▸ **Provided entries**
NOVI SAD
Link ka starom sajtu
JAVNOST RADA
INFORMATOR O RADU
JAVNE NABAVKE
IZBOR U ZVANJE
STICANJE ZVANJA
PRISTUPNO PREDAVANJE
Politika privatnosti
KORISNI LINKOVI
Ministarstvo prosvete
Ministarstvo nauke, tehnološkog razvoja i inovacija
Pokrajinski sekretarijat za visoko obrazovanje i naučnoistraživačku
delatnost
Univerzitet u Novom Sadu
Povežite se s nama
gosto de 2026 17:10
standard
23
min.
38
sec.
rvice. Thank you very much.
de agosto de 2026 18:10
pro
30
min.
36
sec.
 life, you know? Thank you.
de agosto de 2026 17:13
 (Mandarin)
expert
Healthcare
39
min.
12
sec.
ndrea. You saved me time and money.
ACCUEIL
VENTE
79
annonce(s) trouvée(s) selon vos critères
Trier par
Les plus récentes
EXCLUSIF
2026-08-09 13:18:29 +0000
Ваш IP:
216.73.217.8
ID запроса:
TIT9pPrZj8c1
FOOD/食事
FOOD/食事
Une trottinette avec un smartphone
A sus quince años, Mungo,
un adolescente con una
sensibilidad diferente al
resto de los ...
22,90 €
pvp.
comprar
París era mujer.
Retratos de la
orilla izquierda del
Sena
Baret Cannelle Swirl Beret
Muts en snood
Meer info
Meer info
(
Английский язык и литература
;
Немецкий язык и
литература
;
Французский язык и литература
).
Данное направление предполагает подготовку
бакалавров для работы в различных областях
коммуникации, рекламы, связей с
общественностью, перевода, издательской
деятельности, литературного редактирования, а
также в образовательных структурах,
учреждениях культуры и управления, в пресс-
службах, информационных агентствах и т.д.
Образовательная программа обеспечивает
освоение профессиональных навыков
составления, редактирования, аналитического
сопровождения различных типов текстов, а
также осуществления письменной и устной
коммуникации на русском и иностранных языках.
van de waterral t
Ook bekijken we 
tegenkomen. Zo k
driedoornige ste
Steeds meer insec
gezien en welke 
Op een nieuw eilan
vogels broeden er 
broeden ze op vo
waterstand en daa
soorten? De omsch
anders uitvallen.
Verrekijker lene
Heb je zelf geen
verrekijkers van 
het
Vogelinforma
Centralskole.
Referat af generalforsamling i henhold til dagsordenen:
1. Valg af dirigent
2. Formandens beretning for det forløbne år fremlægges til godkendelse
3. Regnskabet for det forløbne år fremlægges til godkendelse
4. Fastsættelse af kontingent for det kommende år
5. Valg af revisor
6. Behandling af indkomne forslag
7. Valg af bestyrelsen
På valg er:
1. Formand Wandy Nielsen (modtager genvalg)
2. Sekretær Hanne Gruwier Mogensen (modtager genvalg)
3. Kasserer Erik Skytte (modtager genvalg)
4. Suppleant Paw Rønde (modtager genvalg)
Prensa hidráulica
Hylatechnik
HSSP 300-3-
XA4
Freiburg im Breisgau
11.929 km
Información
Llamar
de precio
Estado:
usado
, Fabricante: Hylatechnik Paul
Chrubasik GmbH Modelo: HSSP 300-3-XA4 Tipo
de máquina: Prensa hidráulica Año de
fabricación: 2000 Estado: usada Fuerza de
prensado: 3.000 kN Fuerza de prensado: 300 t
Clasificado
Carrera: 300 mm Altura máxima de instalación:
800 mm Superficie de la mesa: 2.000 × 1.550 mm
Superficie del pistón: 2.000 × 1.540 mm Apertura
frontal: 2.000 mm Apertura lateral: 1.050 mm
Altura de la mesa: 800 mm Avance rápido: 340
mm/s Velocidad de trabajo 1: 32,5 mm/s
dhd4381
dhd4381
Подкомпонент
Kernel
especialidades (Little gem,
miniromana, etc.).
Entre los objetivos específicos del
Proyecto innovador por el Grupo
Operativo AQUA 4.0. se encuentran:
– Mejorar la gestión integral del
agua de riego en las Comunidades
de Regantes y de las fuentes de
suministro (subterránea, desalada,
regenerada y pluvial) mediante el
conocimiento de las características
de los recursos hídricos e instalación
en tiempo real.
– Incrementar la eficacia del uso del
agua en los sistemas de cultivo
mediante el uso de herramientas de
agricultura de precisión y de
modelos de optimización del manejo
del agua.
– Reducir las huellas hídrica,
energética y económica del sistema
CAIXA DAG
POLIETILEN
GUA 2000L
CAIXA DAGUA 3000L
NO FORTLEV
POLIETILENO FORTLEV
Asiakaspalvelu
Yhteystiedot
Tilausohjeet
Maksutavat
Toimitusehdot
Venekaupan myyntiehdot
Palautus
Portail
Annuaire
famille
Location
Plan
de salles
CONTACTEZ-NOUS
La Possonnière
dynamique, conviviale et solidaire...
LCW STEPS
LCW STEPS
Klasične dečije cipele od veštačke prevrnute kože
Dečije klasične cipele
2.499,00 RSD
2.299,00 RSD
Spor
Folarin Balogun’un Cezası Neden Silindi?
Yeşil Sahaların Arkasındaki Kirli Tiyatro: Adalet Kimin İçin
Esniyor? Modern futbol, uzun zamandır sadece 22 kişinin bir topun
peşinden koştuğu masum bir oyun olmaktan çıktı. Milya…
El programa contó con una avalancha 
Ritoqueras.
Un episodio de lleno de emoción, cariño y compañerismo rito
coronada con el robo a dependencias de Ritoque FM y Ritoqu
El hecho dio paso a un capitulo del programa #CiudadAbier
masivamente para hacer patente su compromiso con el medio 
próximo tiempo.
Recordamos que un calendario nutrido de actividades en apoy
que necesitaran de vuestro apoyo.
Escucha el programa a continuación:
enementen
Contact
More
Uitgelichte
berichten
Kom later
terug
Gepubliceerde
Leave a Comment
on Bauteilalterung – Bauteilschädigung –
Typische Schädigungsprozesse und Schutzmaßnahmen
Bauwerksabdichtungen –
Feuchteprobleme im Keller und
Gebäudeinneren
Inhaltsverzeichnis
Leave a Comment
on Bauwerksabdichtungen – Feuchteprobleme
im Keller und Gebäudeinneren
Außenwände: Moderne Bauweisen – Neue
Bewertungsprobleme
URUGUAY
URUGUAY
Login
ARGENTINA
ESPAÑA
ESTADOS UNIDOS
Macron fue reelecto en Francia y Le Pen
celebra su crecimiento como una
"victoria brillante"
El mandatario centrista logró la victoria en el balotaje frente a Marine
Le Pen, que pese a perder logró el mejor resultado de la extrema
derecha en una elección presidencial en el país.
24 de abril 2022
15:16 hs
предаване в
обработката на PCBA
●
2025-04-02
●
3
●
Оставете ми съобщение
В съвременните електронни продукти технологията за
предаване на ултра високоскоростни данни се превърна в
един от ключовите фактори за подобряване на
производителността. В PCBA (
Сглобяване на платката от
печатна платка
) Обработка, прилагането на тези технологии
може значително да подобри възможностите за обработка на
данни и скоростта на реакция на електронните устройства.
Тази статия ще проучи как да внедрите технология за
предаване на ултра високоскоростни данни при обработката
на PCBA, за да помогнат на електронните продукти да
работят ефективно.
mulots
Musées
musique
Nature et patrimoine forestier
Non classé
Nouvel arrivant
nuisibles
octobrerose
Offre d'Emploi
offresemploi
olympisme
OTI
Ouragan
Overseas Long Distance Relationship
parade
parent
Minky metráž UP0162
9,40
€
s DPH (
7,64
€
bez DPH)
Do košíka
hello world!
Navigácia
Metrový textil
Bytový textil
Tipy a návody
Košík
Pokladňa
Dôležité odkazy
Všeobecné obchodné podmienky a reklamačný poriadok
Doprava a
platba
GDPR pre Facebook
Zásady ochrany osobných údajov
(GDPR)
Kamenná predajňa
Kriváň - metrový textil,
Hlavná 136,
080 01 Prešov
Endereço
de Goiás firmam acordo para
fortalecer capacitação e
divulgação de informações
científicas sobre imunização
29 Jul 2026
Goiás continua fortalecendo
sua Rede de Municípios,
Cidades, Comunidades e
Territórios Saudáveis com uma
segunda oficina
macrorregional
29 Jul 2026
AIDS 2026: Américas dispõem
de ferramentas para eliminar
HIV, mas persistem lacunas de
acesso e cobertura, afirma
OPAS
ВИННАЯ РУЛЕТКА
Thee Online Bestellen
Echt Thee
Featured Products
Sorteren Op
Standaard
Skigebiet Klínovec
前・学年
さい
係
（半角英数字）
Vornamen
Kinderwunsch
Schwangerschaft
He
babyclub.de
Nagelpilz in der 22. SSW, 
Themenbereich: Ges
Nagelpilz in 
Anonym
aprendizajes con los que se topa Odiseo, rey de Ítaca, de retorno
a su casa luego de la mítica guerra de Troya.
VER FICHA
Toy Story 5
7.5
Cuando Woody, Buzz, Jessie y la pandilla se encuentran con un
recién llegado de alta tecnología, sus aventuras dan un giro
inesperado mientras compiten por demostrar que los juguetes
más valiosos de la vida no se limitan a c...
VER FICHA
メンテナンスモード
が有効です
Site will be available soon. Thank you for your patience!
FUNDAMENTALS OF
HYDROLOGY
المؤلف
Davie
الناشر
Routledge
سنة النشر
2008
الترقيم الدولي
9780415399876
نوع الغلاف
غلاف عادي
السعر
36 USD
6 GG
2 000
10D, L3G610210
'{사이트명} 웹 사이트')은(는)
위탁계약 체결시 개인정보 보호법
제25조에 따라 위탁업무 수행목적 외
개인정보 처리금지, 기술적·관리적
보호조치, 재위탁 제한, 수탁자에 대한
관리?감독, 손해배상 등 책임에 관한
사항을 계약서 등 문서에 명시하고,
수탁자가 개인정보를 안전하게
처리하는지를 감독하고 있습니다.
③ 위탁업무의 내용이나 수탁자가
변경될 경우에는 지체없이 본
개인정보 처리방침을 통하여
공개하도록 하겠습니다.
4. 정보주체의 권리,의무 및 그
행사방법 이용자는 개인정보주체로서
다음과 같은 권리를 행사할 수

▸ **Aim of the exercise**
Reproduce every line from the start of the records down to the line containing "Pokrajinski sekretarijat za", with that line included.

▸ **Solution below**
NOVI SAD
Link ka starom sajtu
JAVNOST RADA
INFORMATOR O RADU
JAVNE NABAVKE
IZBOR U ZVANJE
STICANJE ZVANJA
PRISTUPNO PREDAVANJE
Politika privatnosti
KORISNI LINKOVI
Ministarstvo prosvete
Ministarstvo nauke, tehnološkog razvoja i inovacija
Pokrajinski sekretarijat za visoko obrazovanje i naučnoistraživačku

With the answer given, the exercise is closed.